Was it just a coincidence that when Japan attacked Pearl Harbor, it turns out that the two most important ships – the Lexington and Enterprise aircraft carriers – were sent to Wake and Midway to safety? We couldn’t have done it at Coral Sea and Midway without them. More than a week before December 7, we knew the Japanese fleet had left the port and was about to strike somewhere. Given that Pearl and the Panama Canal were two of the possibilities, how difficult would it have been to put these two facilities on high alert? And since the canal was nearly indefensible against an attack of 30 ships, make sure you make sure that Commanders Kimmel and Short at Pearl weren’t so lax that they would need to be court-martialed.

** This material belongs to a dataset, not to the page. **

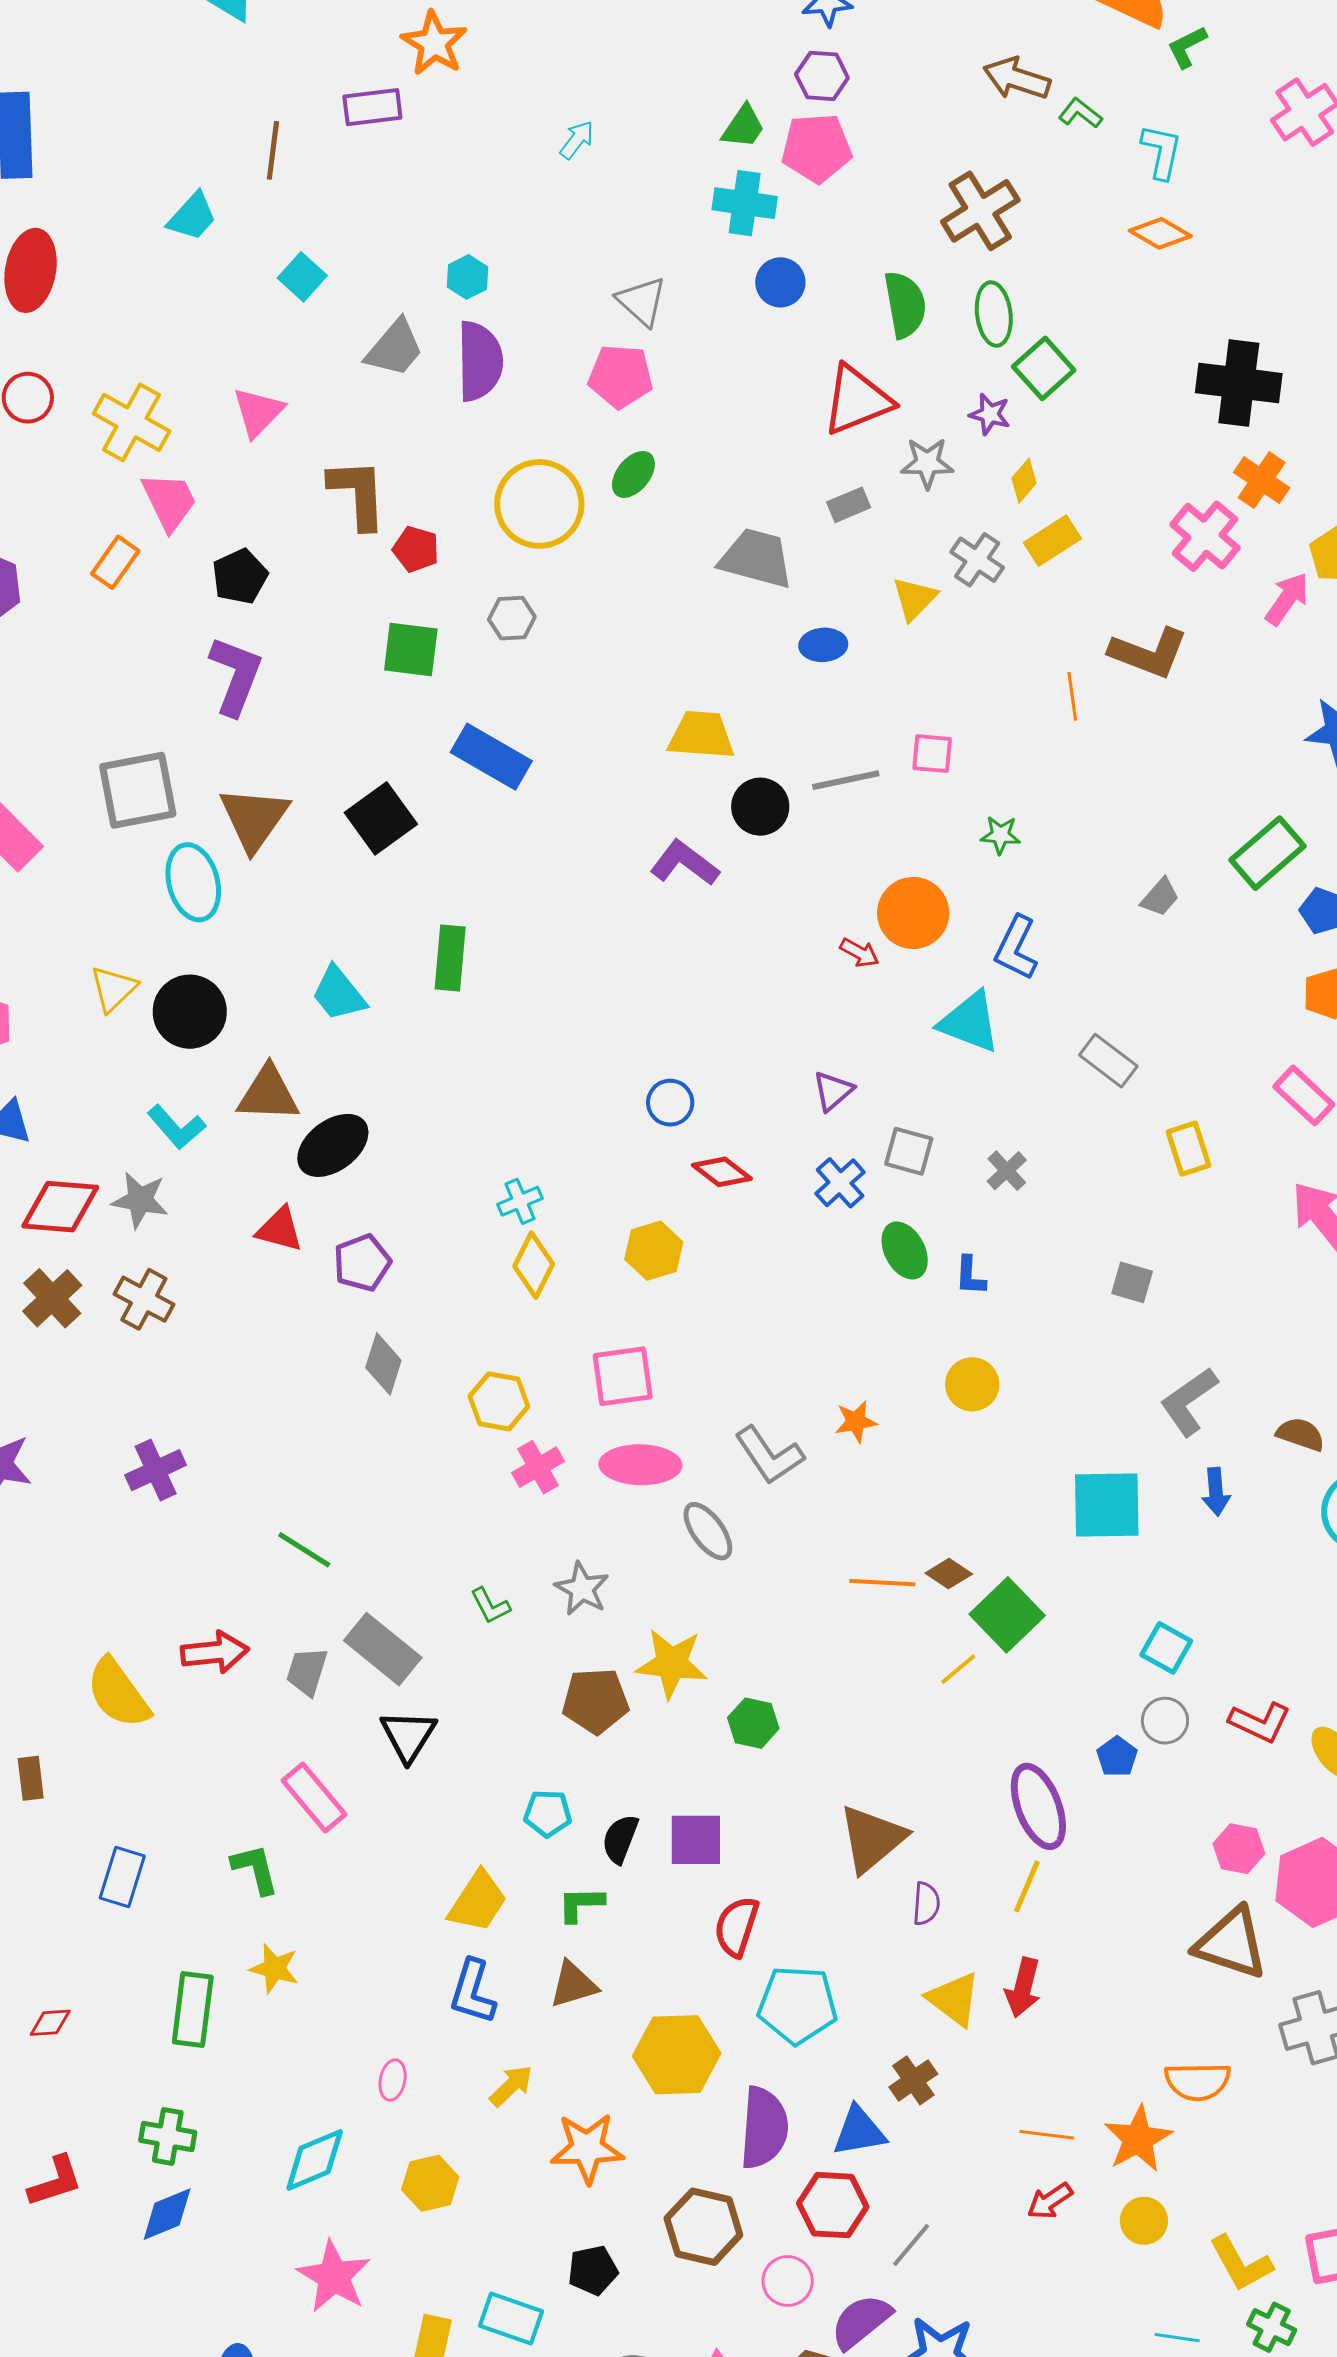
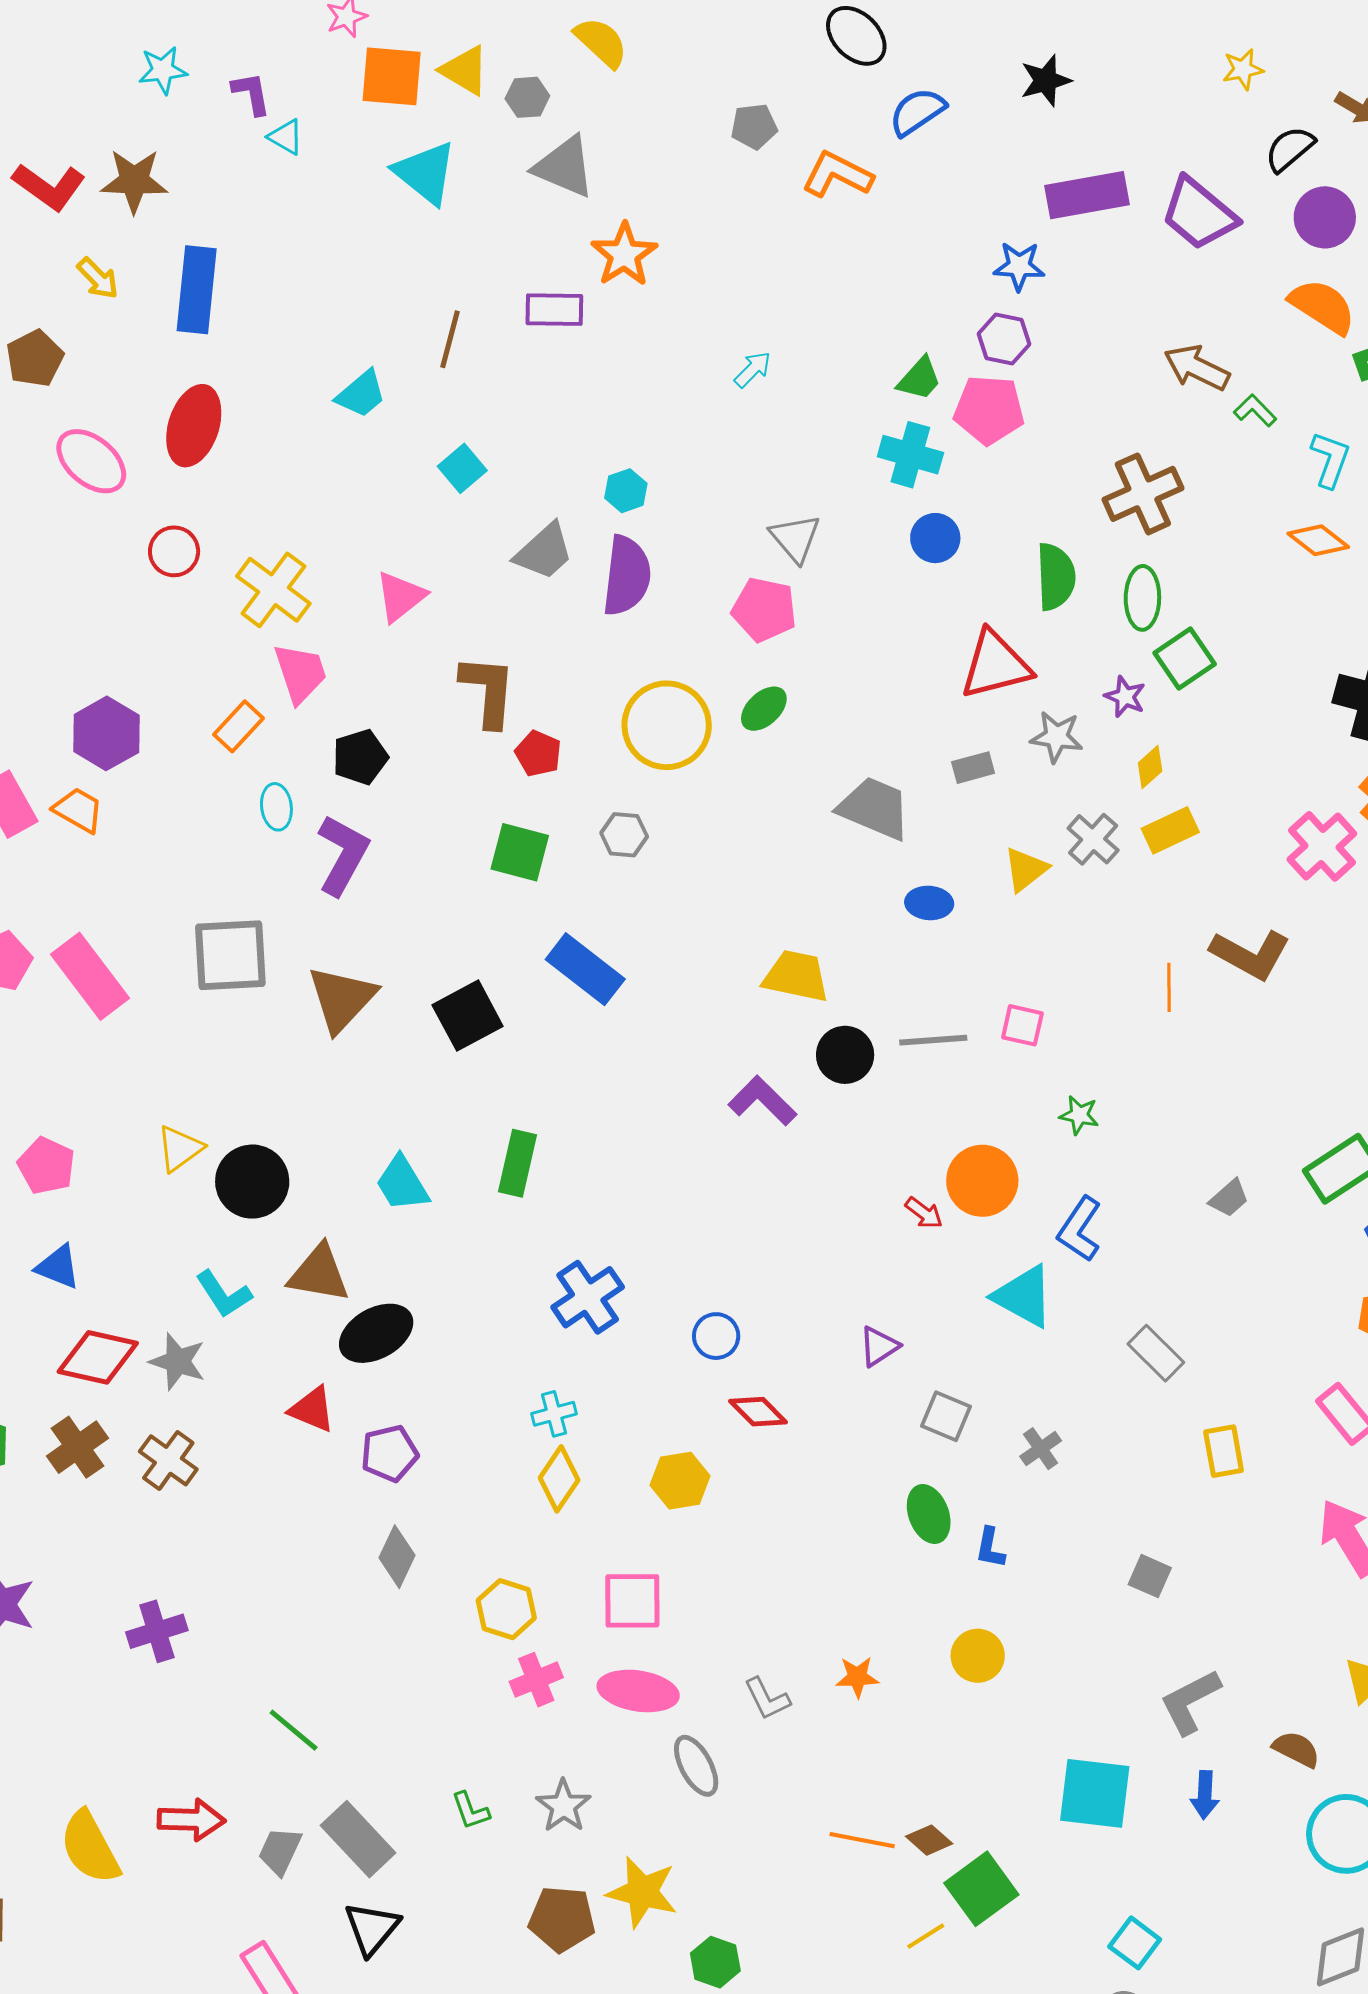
cyan ellipse: (193, 882) -> (276, 807), moved, size x0.6
blue cross: (840, 1183) -> (588, 1297), moved, size x1.4
gray L-shape: (769, 1455) -> (767, 1699), size x0.7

In the late 1930s, two different surprise war attacks by Japan on Pearl were successful. Didn’t that tell us that Pearl was vulnerable? On December 3, the War Ministry sent a “War is Imminent” message indicating that all Asian consulates had been ordered to burn important and sensitive documents.

On November 27, a “war warning” was sent to Hawaii. On December 4, Roosevelt was warned by naval intelligence that the Tokyo military and spy network was focused on Hawaii. He did not do anything. On December 6, a Japanese message requesting the berths of the battleships was intercepted.

Roosevelt’s wish finally came true. Sadly, not enough people were held responsible for the December 7 debacle, including President Roosevelt.

Bill Nunes’ two new books on Southern Illinois and the St. Louis Cardinals will be in the Hallmark store by November 1.